→ **What needs to be done**
Leaving out the pictures, copy each record below exactly.

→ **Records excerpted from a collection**
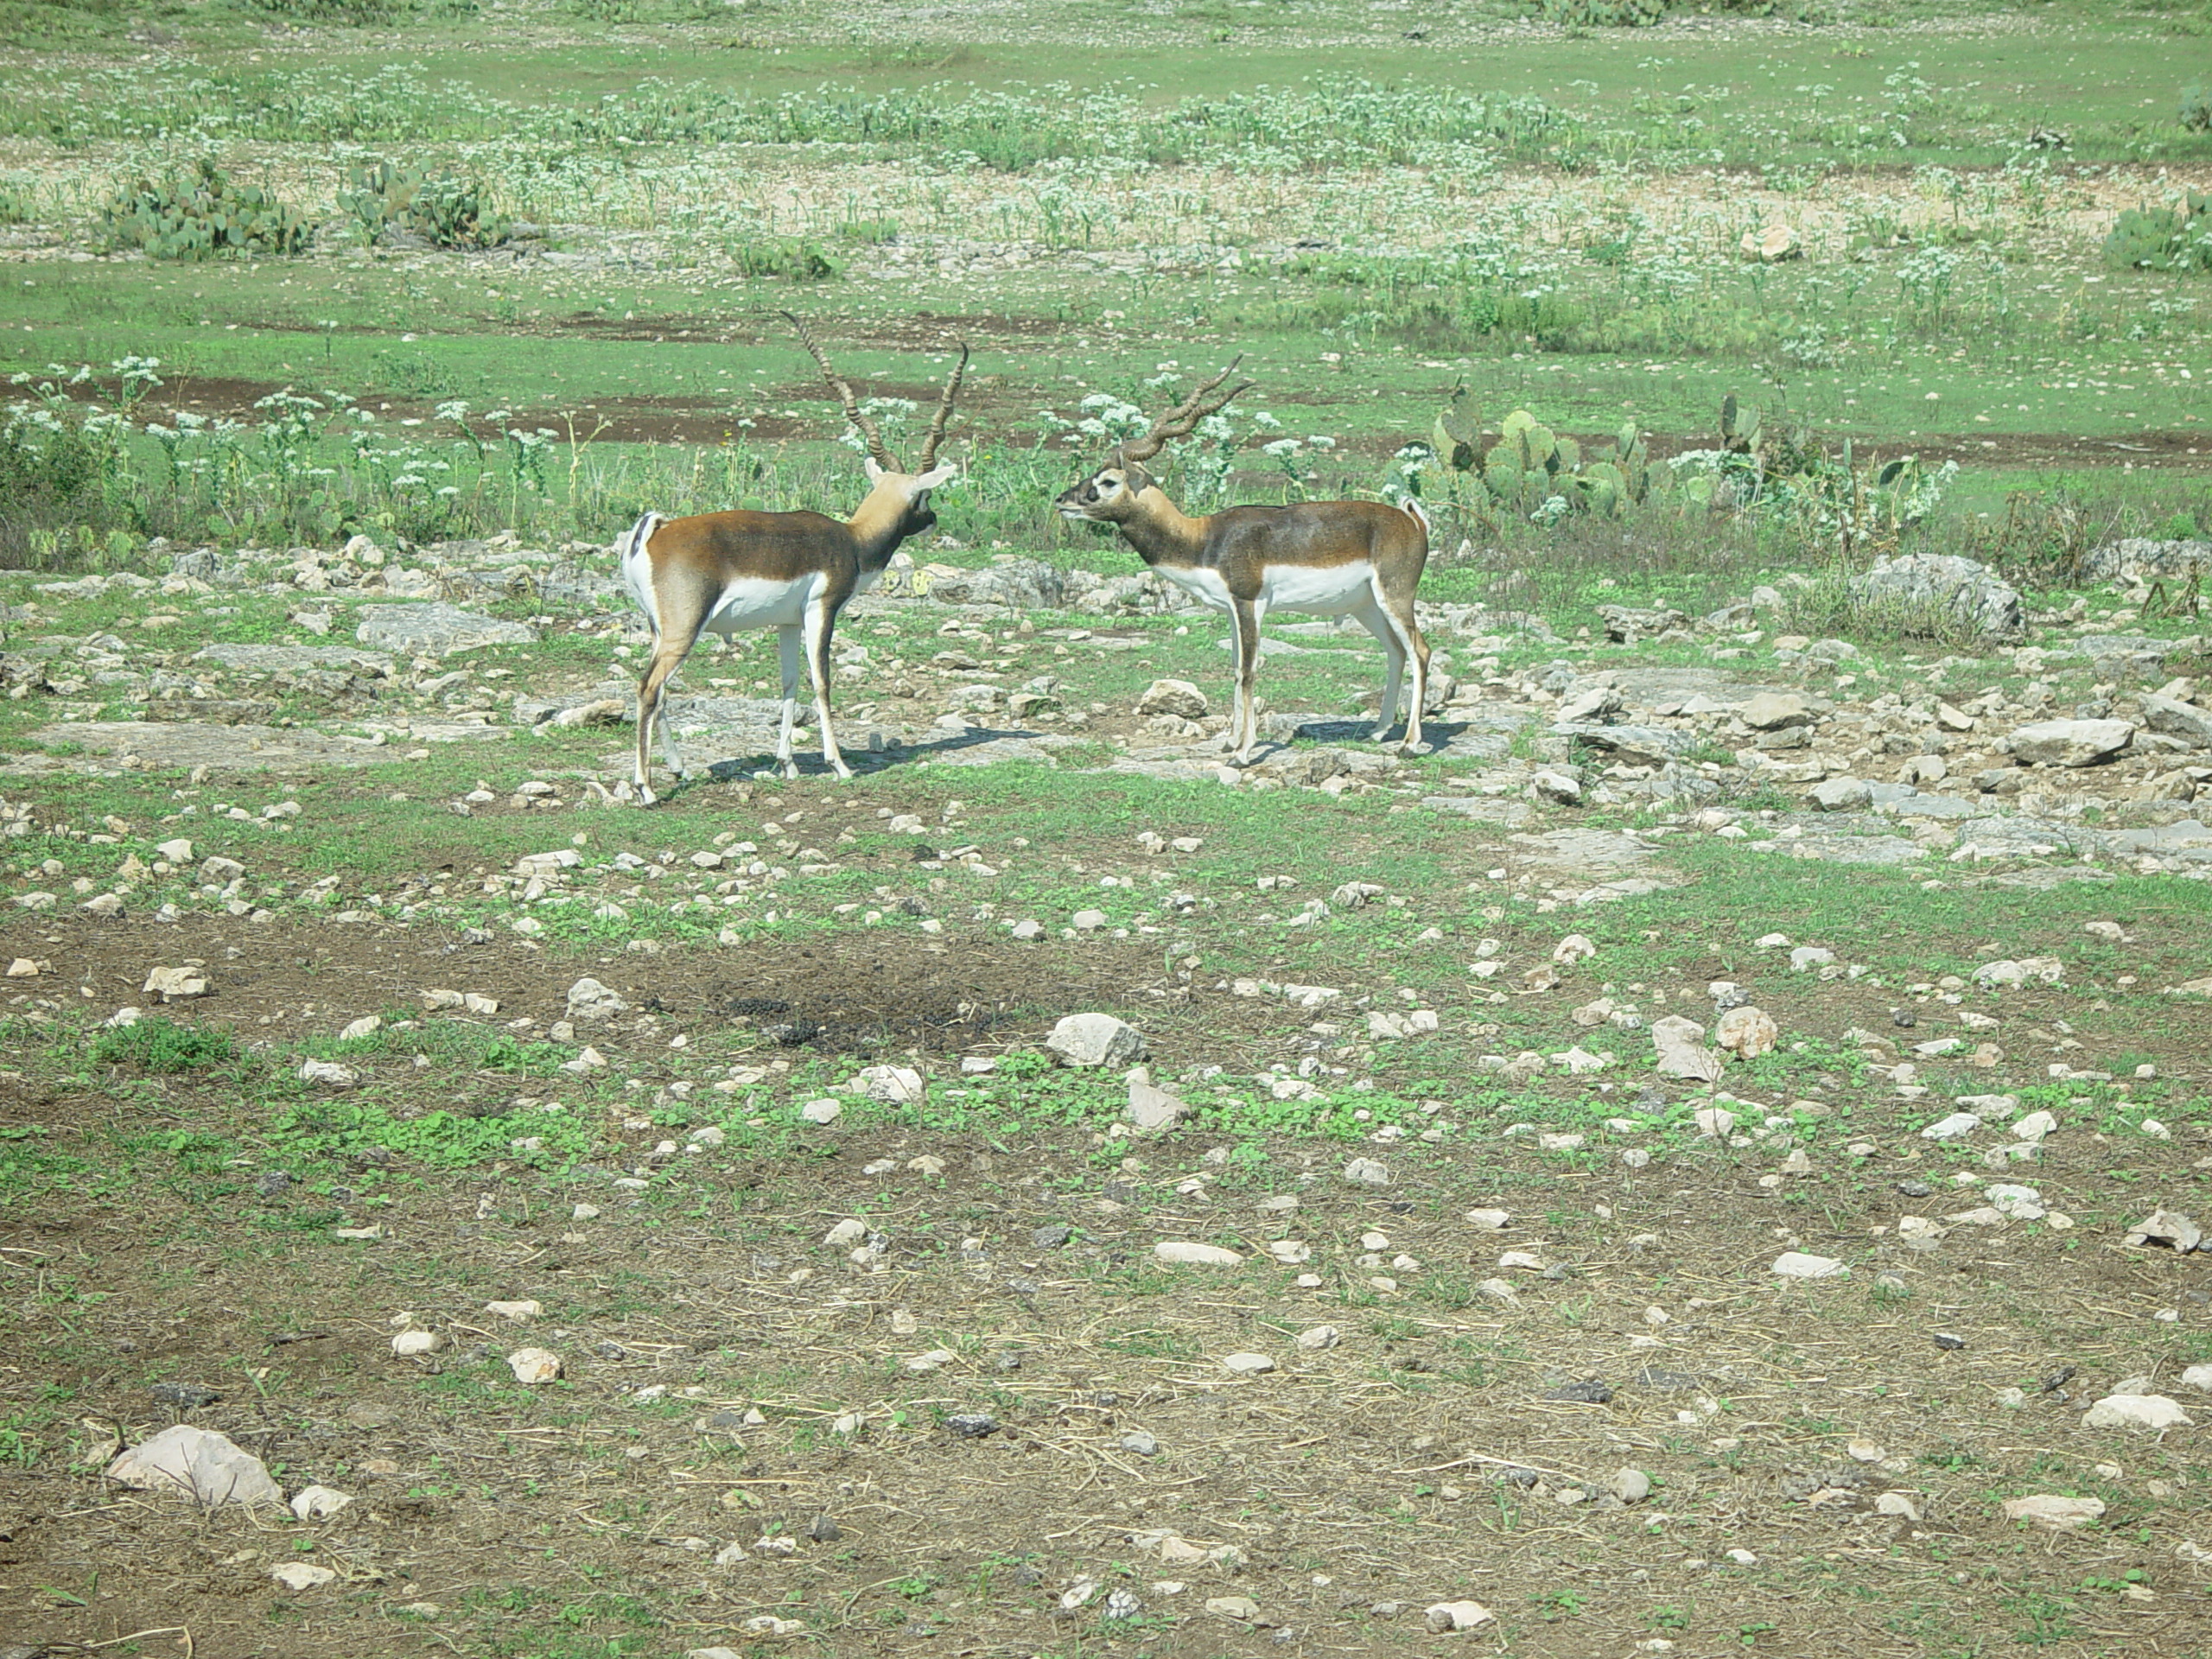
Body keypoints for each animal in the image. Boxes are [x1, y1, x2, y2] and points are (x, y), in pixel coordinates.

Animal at [1052, 362, 1433, 765]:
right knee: (1396, 651)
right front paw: (1230, 741)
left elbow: (1248, 670)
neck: (1203, 539)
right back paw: (1378, 731)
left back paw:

→ **Result**
Body keypoints for each animal in the image. Boxes are [x1, y1, x2, y2] and points are (x, y), in pixel coordinates.

Animal at [1052, 362, 1433, 765]:
right knee: (1396, 651)
right front paw: (1230, 741)
left elbow: (1248, 670)
neck: (1203, 539)
right back paw: (1378, 731)
left back paw:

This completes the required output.